Collected data:
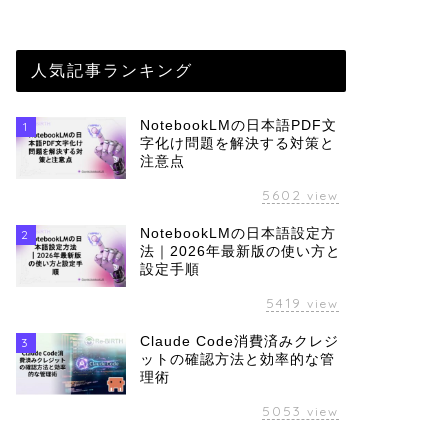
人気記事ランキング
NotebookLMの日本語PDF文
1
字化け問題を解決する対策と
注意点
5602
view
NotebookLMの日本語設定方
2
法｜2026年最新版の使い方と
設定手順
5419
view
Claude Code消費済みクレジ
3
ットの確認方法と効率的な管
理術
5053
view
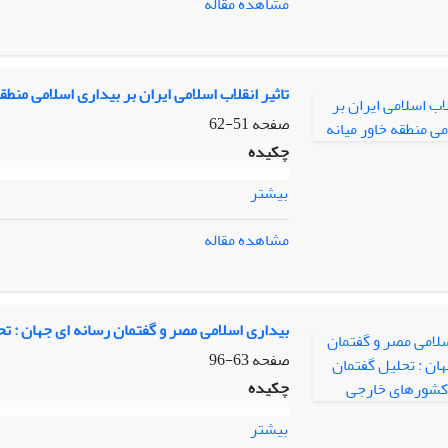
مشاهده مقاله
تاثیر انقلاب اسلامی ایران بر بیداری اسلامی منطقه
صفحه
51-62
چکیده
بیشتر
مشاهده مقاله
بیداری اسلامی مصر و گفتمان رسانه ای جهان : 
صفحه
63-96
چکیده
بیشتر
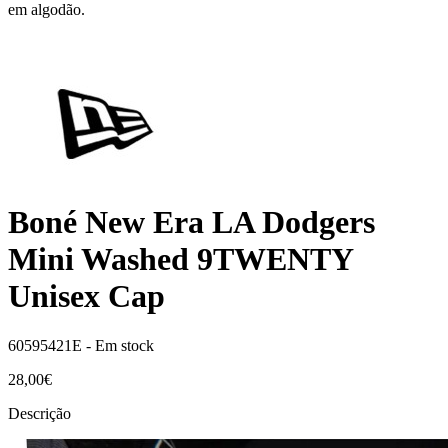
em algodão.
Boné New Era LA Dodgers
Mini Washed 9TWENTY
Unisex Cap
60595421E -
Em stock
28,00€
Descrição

§ WORK REQUIRED
Determine how many lines of the records above hold the word "بیداری" and give the number with nothing added.

§ THE ANSWER
2